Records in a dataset
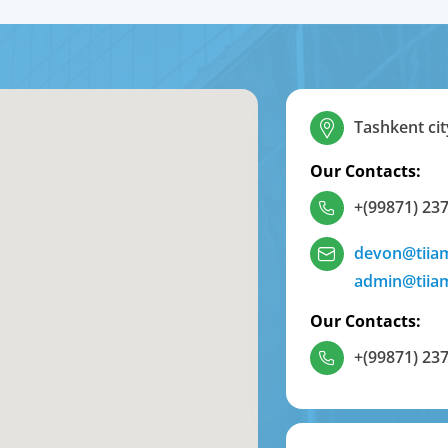
Tashkent cit
Our Contacts:
+(99871) 237
devon@tiia
admin@tiia
Our Contacts:
+(99871) 237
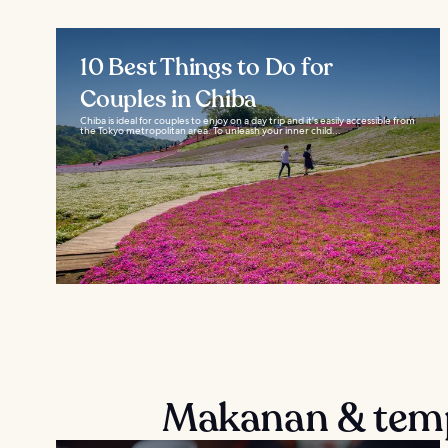
10 Best Things to Do for
Couples in Chiba
Chiba is ideal for couples to enjoy on a day trip and it's easily accessible from
the Tokyo metropolitan area. To unleash your inner child...
Makanan & temp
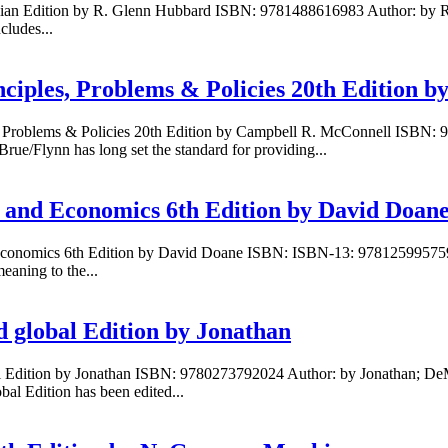
ralian Edition by R. Glenn Hubbard ISBN: 9781488616983 Author: by 
cludes...
ciples, Problems & Policies 20th Edition 
es, Problems & Policies 20th Edition by Campbell R. McConnell ISB
e/Flynn has long set the standard for providing...
ss and Economics 6th Edition by David Doan
and Economics 6th Edition by David Doane ISBN: ISBN-13: 978125995
eaning to the...
d global Edition by Jonathan
l Edition by Jonathan ISBN: 9780273792024 Author: by Jonathan; DeMa
al Edition has been edited...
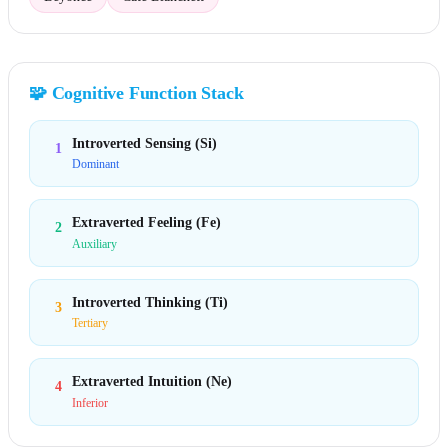
🧩
Cognitive Function Stack
Introverted Sensing (Si)
1
Dominant
Extraverted Feeling (Fe)
2
Auxiliary
Introverted Thinking (Ti)
3
Tertiary
Extraverted Intuition (Ne)
4
Inferior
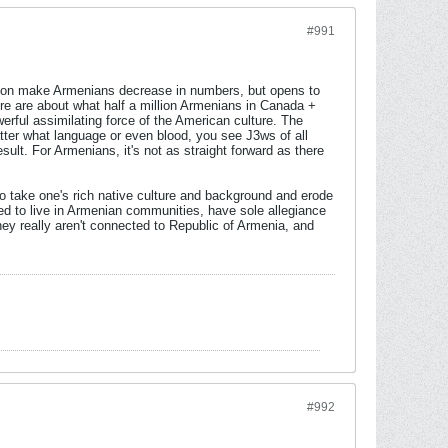
#991
lation make Armenians decrease in numbers, but opens to
e are about what half a million Armenians in Canada +
rful assimilating force of the American culture. The
matter what language or even blood, you see J3ws of all
lt. For Armenians, it's not as straight forward as there
 to take one's rich native culture and background and erode
eed to live in Armenian communities, have sole allegiance
ey really aren't connected to Republic of Armenia, and
#992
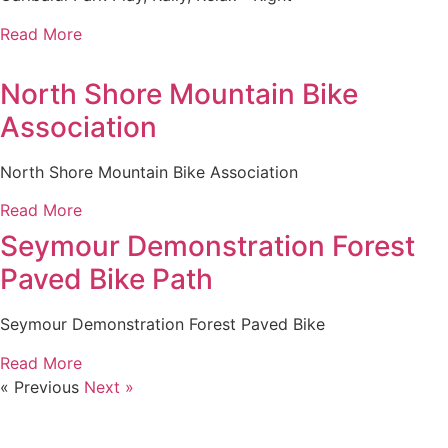
Read More
North Shore Mountain Bike
Association
North Shore Mountain Bike Association
Read More
Seymour Demonstration Forest
Paved Bike Path
Seymour Demonstration Forest Paved Bike
Read More
« Previous
Next »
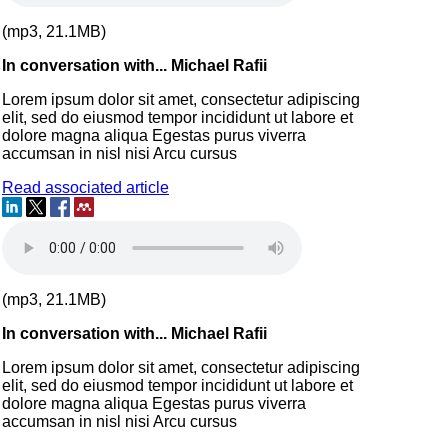
(mp3, 21.1MB)
In conversation with... Michael Rafii
Lorem ipsum dolor sit amet, consectetur adipiscing
elit, sed do eiusmod tempor incididunt ut labore et
dolore magna aliqua Egestas purus viverra
accumsan in nisl nisi Arcu cursus
Read associated article
(mp3, 21.1MB)
In conversation with... Michael Rafii
Lorem ipsum dolor sit amet, consectetur adipiscing
elit, sed do eiusmod tempor incididunt ut labore et
dolore magna aliqua Egestas purus viverra
accumsan in nisl nisi Arcu cursus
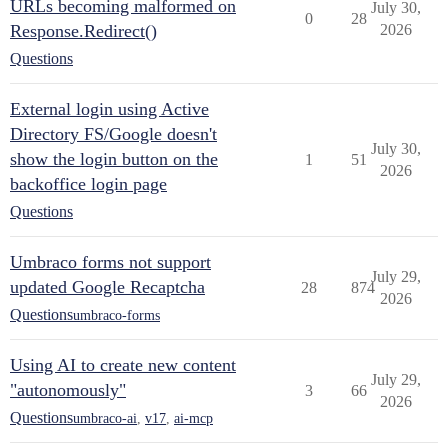
URLs becoming malformed on
July 30,
0
28
Response.Redirect()
2026
Questions
External login using Active
Directory FS/Google doesn't
July 30,
show the login button on the
1
51
2026
backoffice login page
Questions
Umbraco forms not support
July 29,
updated Google Recaptcha
28
874
2026
Questions
umbraco-forms
Using AI to create new content
July 29,
"autonomously"
3
66
2026
Questions
umbraco-ai
,
v17
,
ai-mcp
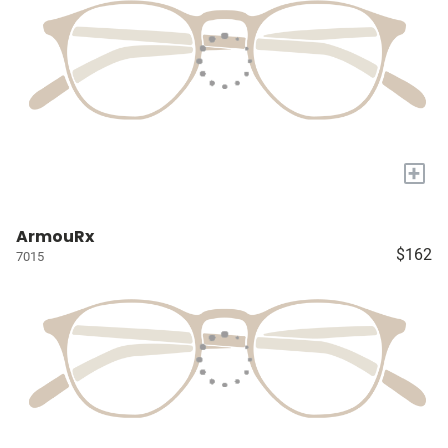
+
ArmouRx
$162
7015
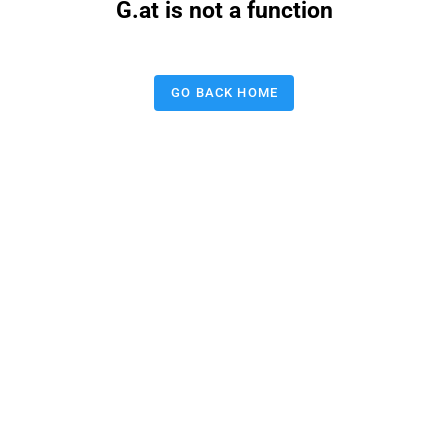
G.at is not a function
GO BACK HOME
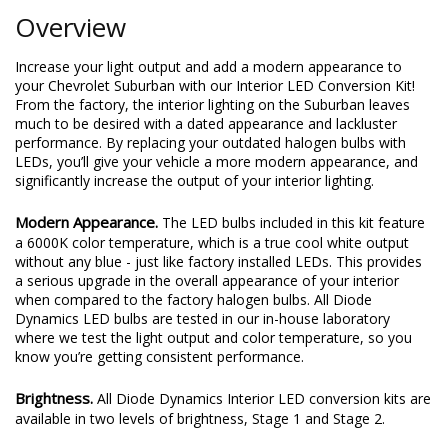
Overview
Increase your light output and add a modern appearance to
your Chevrolet Suburban with our Interior LED Conversion Kit!
From the factory, the interior lighting on the Suburban leaves
much to be desired with a dated appearance and lackluster
performance. By replacing your outdated halogen bulbs with
LEDs, you’ll give your vehicle a more modern appearance, and
significantly increase the output of your interior lighting.
Modern Appearance.
The LED bulbs included in this kit feature
a 6000K color temperature, which is a true cool white output
without any blue - just like factory installed LEDs. This provides
a serious upgrade in the overall appearance of your interior
when compared to the factory halogen bulbs. All Diode
Dynamics LED bulbs are tested in our in-house laboratory
where we test the light output and color temperature, so you
know you’re getting consistent performance.
Brightness.
All Diode Dynamics Interior LED conversion kits are
available in two levels of brightness, Stage 1 and Stage 2.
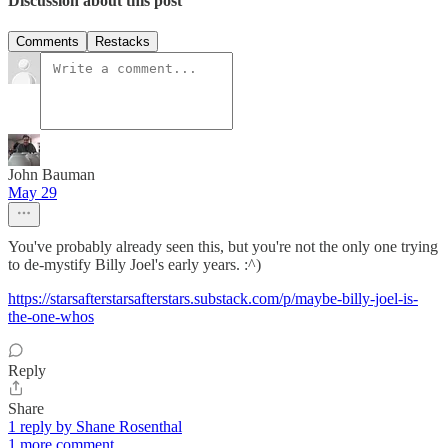
Discussion about this post
Comments
Restacks
John Bauman
May 29
You've probably already seen this, but you're not the only one trying
to de-mystify Billy Joel's early years. :^)
https://starsafterstarsafterstars.substack.com/p/maybe-billy-joel-is-
the-one-whos
Reply
Share
1 reply by Shane Rosenthal
1 more comment...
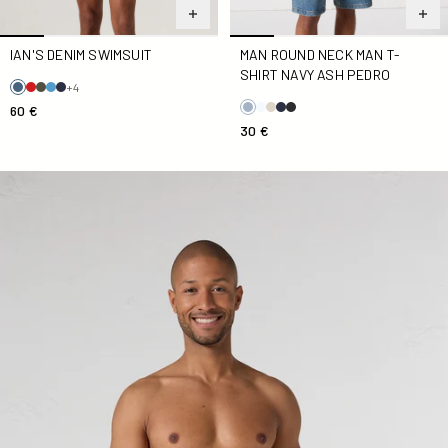
IAN'S DENIM SWIMSUIT
MAN ROUND NECK MAN T-
SHIRT NAVY ASH PEDRO
+4
60 €
30 €
Ian Stripe Swimsuit Denim-Striped Swimsuit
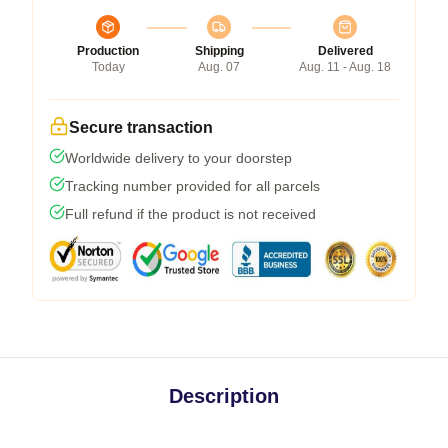
Production
Shipping
Delivered
Today
Aug. 07
Aug. 11 - Aug. 18
Secure transaction
Worldwide delivery to your doorstep
Tracking number provided for all parcels
Full refund if the product is not received
Description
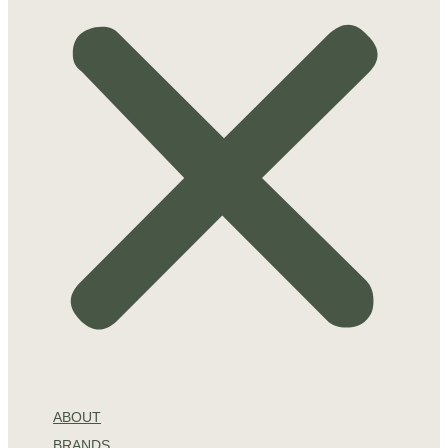
ABOUT
BRANDS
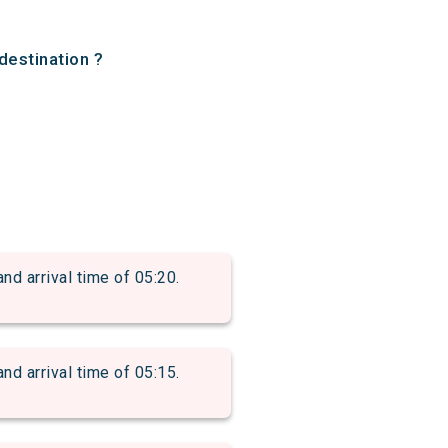
destination ?
arrival time of 05:20.
arrival time of 05:15.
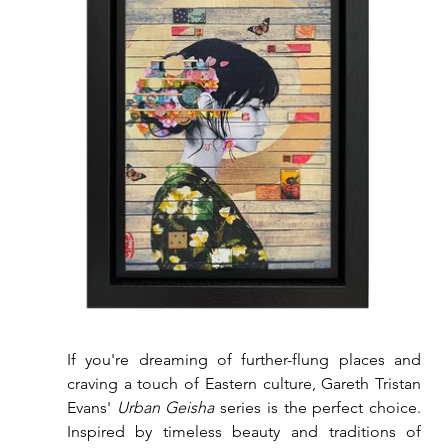
If you're dreaming of further-flung places and 
craving a touch of Eastern culture, Gareth Tristan 
Evans' 
Urban Geisha
 series is the perfect choice. 
Inspired by timeless beauty and traditions of 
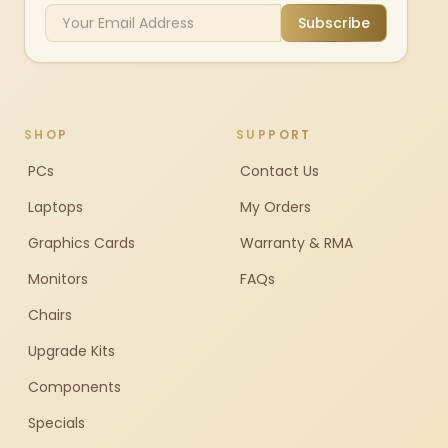
Subscribe
SHOP
SUPPORT
PCs
Contact Us
Laptops
My Orders
Graphics Cards
Warranty & RMA
Monitors
FAQs
Chairs
Upgrade Kits
Components
Specials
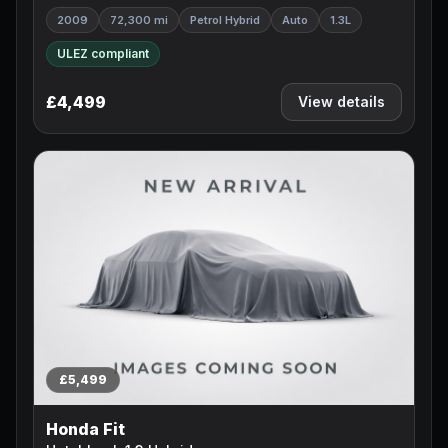
2009
72,300 mi
Petrol Hybrid
Auto
1.3L
ULEZ compliant
£4,499
View details
£5,499
Honda Fit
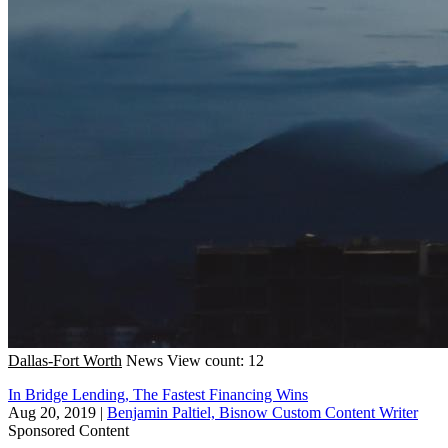
Dallas-Fort Worth
News
View count: 12
In Bridge Lending, The Fastest Financing Wins
Aug 20, 2019
|
Benjamin Paltiel, Bisnow Custom Content Writer
Sponsored Content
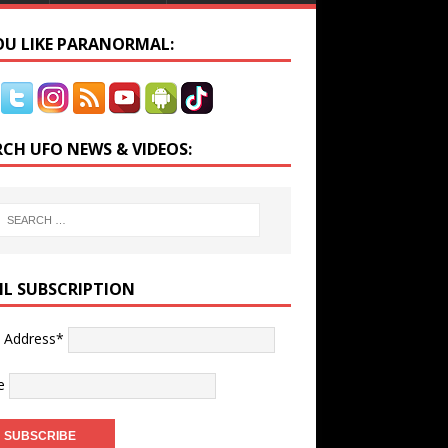
YOU LIKE PARANORMAL:
RCH UFO NEWS & VIDEOS:
IL SUBSCRIPTION
l Address*
e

● Work task:
Report each line in the rows above that contains the word "Author", copying every such line in full.

● Response below:
ralian Edition by R. Glenn Hubbard ISBN: 9781488616983 Author: by 
l Edition by Jonathan ISBN: 9780273792024 Author: by Jonathan; DeMa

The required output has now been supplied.